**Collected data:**
[Start of Attachment]

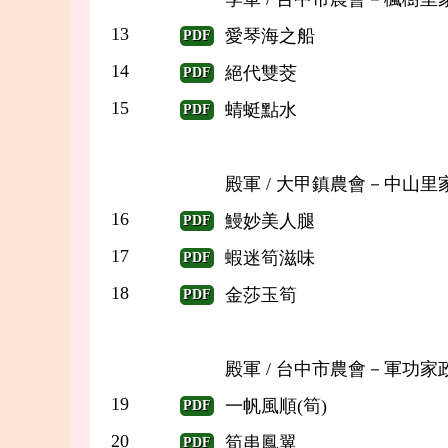
13
愛琴海之船
PDF
14
絕代雙茭
PDF
15
蜻蜓點水
PDF
殿軍 / 大甲鎮農會－中山里
16
鰻妙美人腿
PDF
17
蝦迷筍滋味
PDF
18
金莎玉筍
PDF
殿軍 / 台中市農會－軍功家
19
一帆風順(筍)
PDF
20
筍串鳳翼
PDF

[End of Attachment]

**EXERCISE:** Without changing a word, retype the data above and omit its pictures.

**RESULT FOR THIS TASK:**
13
愛琴海之船
PDF
14
絕代雙茭
PDF
15
蜻蜓點水
PDF
殿軍 / 大甲鎮農會－中山里
16
鰻妙美人腿
PDF
17
蝦迷筍滋味
PDF
18
金莎玉筍
PDF
殿軍 / 台中市農會－軍功家
19
一帆風順(筍)
PDF
20
筍串鳳翼
PDF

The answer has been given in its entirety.